Anche i lavori sviluppati dalla Didattica Professionale ( illustrata nel Cap. 3) esplorano questo legame tra attività e apprendimento informale, sottolineando che l’attività è

contemporaneamente apprendimento. L’attività dà luogo a un apprendimento incidente, in cui “ il soggetto apprende per il semplice fatto che agisce “ (Pastré, Mayen e Vergnaud, 2006). Gli studiosi citati sviluppano l’idea secondo la quale questo apprendimento è nello stesso tempo produttore e trasformatore: “l’attività in situazione è sia produttiva che costruttiva (….) il soggetto, producendo trasformazioni degli oggetti del mondo esteriore, trasforma contemporaneamente se stesso, arricchendo il suo repertorio di risorse“. Gli autori definiscono “incidente” questo tipo di apprendimento sul campo, in cui l’obiettivo dell’azione è l’attività produttiva e l’attività costruttiva non è altro che un effetto, non voluto, e sovente incosciente, dell’attività produttiva.

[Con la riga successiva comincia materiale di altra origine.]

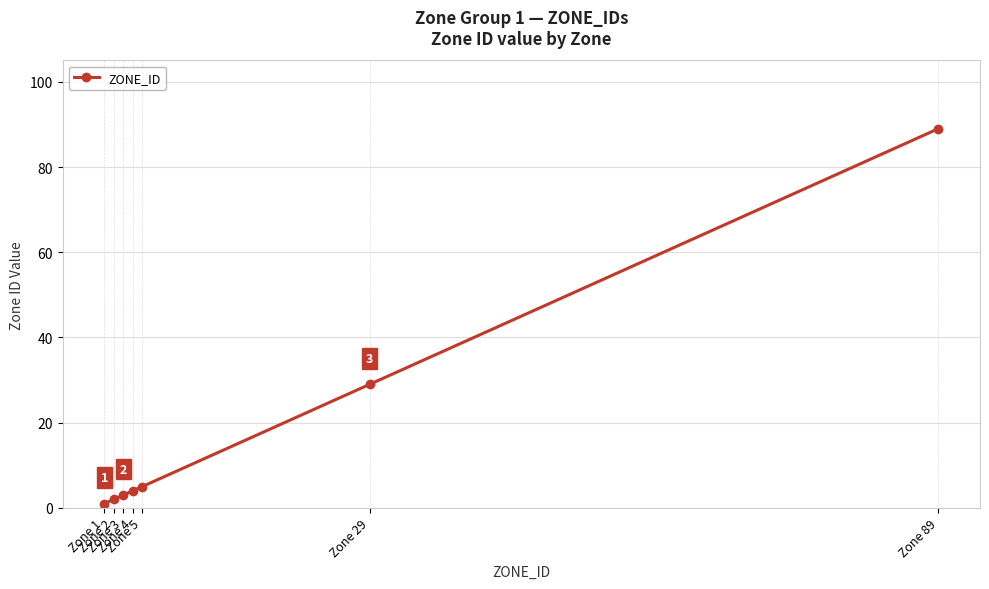

Rank the categories by value from highest to lowest.

Zone 89, Zone 29, Zone 5, Zone 4, Zone 3, Zone 2, Zone 1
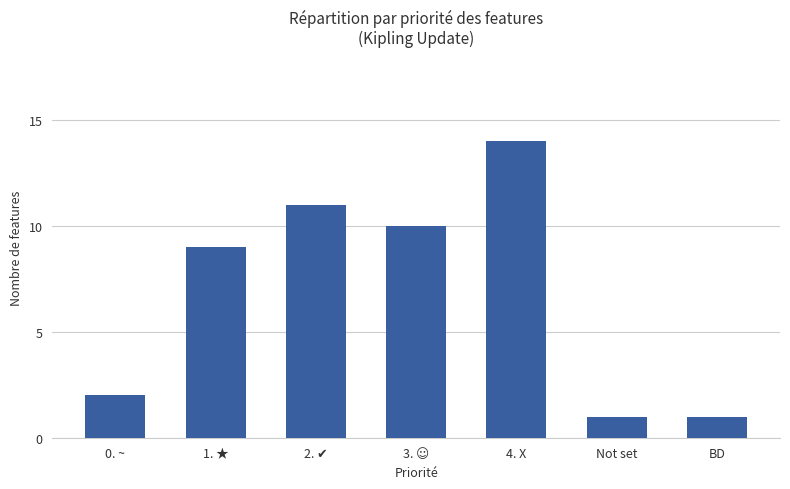

What is the label of the 2nd bar from the right?

Not set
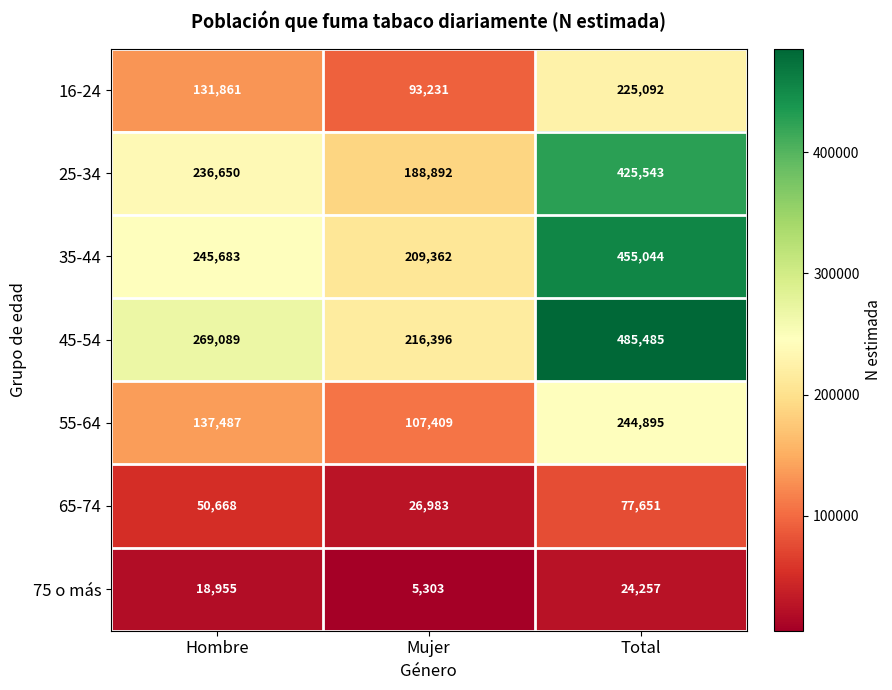

Reading right to left, extract all data points from this chart.

16-24: 225092	93231	131861
25-34: 425543	188892	236650
35-44: 455044	209362	245683
45-54: 485485	216396	269089
55-64: 244895	107409	137487
65-74: 77651	26983	50668
75 o más: 24257	5303	18955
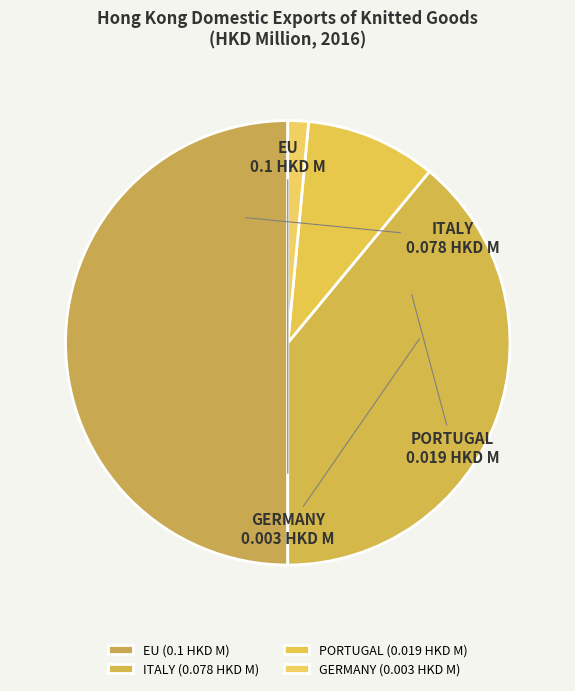

Rank the categories by value from highest to lowest.

EU, ITALY, PORTUGAL, GERMANY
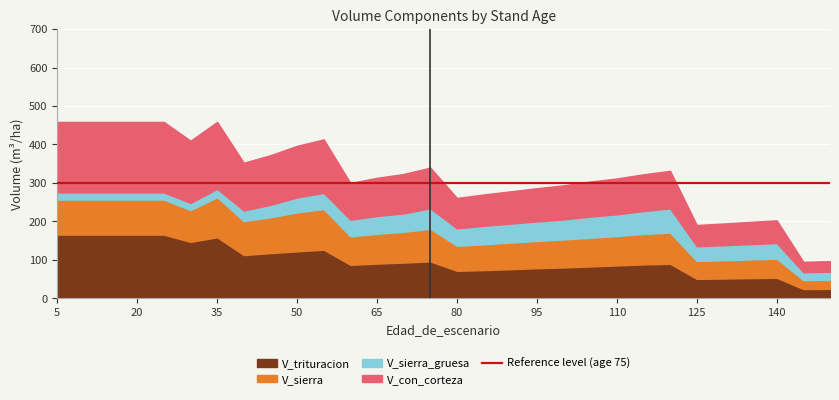

Rank the series by their maximum value, from lowest to highest.

V_sierra_gruesa, V_sierra, V_trituracion, V_con_corteza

Concludendo questa breve illustrazione, è possibile sottolineare come il termine “apprendimento”, nella prospettiva di processo di acquisizione di conoscenza e dei rispettivi risultati in termini di sapere, sia tuttora un fenomeno attorno a cui non vi è convergenza scientifica. Il risultato di interesse che vogliamo rilevare per il presente lavoro di ricognizione, però, è il riconoscimento condiviso da parte di tutti gli autori che i soggetti sviluppano, acquisiscono conoscenza, saperi espliciti o impliciti, in tutti i contesti di vita e di pratica e che l’apprendimento informale è un concetto che integra le variabili di contesto, di intenzionalità del soggetto più o meno esplicita, di incidentalità del processo cognitivo, di processo che avviene a qualsiasi età, momento.

Questo cambiamento paradigmatico, riferito alla natura della conoscenza, mette in crisi le epistemologie che vedono la conoscenza solo riferita all’individuo, determinando uno spostamento verso un’epistemologia della conoscenza data dalla relazione dell’individuo con il mondo (azione, esperienza, contesto, situazione).